Written problem 1 ▸
Read the article on design and sustainability below and say whether each statement agrees with it, answering yes or no and quoting the words of the article that settle it. (a) The article says design can help create a positive co-existence between the Biosphere and the Technosphere. (b) The article says the Technosphere has been pushed into a subordinate role relative to the Biosphere. (c) The article names cutting fossil fuel use as the first feature of the repositioning of society.

########

In the last few decennia human kind is experiencing with increasing concern the effects that 'our' way of living has on the natural environment. We experience the pollution caused by our manufacturing processes, the depletion of a finite stock of fossil fuels, the limitless use of raw materials for making our products, the enormous waste issues we are facing as a result of our consumption society, and the whole debate regarding our melting ice caps and climate change.
In this summary article I will argue that, in order to move towards a sustainable future, our western society, based on enlightened principles, will need to reposition itself from 'dominance over' to 'co-existence with' the natural world (the biosphere). I will also argue how design and the design professional can act as a change agent to this end. Lastly I will highlight what role architecture, as a design discipline, can play in this transition.
It is important to understand that how we act upon the world is a result of how we think about and view our world. The development of western society with Enlightenment at it's base in my view plays a key role here. Enlightenment's emphasis on individuality (belief in reason and science, secularism, active engagement of man in the public domain, human progress measured by increasing material wealth and civility, a belief in human 'goodness', autonomy of the human will, and human equality) and resulting institutional and economical changes can be seen as the enablers of Industrial Revolution, with profound changes in agriculture, manufacturing, mining, transportation, and technology. The Biosphere (as a result) has been pushed in a subordinate role vis a vis the Technosphere (everything man made).
Design can help mankind create a positive co-existence between the Biosphere and the Technosphere (our man made world).
Photograph Esplanade Theatre and Concert Halls, DP Architects & Michael Wilford & Partners (MWP), Singapore
by Peter de Ruijter
The repositioning of society is firstly characterized by taking a future orientation when making decisions in the now. Secondly the issue of material consumption is addressed, either by reducing it's waste impact (C2C) or by questioning it's relevance in terms of excess, and by asking the question "do we really need this product?" instead of 'wanting' a product for the identity it establishes or confirms (through the ecology of image)[1]. Thirdly, by redefining the concept of 'wealth' and 'success' away from passive consumption towards active societal participation and revaluing the need to form communities. A notion of the reestablishment of the group or 'the public man'[2] alongside the private individual is part of this, emphasizing also the notion of 'smallness' and social cohesion in society.

########

Written problem 2 ▸
Copy the entries below word for word, everything from the first entry down to the line containing "locality: Unionville", with that line included.

########

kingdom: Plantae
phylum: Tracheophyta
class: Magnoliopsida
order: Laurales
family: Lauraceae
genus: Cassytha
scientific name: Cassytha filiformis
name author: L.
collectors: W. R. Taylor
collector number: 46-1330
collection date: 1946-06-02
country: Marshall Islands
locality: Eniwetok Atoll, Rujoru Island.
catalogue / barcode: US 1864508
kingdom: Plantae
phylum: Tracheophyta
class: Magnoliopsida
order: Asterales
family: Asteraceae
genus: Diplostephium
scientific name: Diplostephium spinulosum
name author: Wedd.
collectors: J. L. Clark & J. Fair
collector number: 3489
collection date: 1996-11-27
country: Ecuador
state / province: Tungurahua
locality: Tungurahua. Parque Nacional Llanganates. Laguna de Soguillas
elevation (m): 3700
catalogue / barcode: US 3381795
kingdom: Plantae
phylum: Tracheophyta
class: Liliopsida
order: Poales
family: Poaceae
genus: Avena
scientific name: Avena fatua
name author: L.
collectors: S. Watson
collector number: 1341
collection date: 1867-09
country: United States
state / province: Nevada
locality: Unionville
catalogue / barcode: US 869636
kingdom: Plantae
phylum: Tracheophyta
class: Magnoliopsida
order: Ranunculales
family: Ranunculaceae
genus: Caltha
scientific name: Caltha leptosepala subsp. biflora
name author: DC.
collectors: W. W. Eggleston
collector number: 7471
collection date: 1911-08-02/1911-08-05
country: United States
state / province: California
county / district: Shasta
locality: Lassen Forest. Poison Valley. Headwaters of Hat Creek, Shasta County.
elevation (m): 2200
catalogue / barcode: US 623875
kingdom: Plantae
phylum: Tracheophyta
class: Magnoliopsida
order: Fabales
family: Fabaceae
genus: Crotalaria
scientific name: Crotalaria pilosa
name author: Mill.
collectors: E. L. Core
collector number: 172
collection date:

########

Worked answer 1 ▸
(a) Yes: "Design can help mankind create a positive co-existence between the Biosphere and the Technosphere (our man made world)."
(b) No: "The Biosphere (as a result) has been pushed in a subordinate role vis a vis the Technosphere (everything man made)."
(c) No: "The repositioning of society is firstly characterized by taking a future orientation when making decisions in the now."

Worked answer 2 ▸
kingdom: Plantae
phylum: Tracheophyta
class: Magnoliopsida
order: Laurales
family: Lauraceae
genus: Cassytha
scientific name: Cassytha filiformis
name author: L.
collectors: W. R. Taylor
collector number: 46-1330
collection date: 1946-06-02
country: Marshall Islands
locality: Eniwetok Atoll, Rujoru Island.
catalogue / barcode: US 1864508
kingdom: Plantae
phylum: Tracheophyta
class: Magnoliopsida
order: Asterales
family: Asteraceae
genus: Diplostephium
scientific name: Diplostephium spinulosum
name author: Wedd.
collectors: J. L. Clark & J. Fair
collector number: 3489
collection date: 1996-11-27
country: Ecuador
state / province: Tungurahua
locality: Tungurahua. Parque Nacional Llanganates. Laguna de Soguillas
elevation (m): 3700
catalogue / barcode: US 3381795
kingdom: Plantae
phylum: Tracheophyta
class: Liliopsida
order: Poales
family: Poaceae
genus: Avena
scientific name: Avena fatua
name author: L.
collectors: S. Watson
collector number: 1341
collection date: 1867-09
country: United States
state / province: Nevada
locality: Unionville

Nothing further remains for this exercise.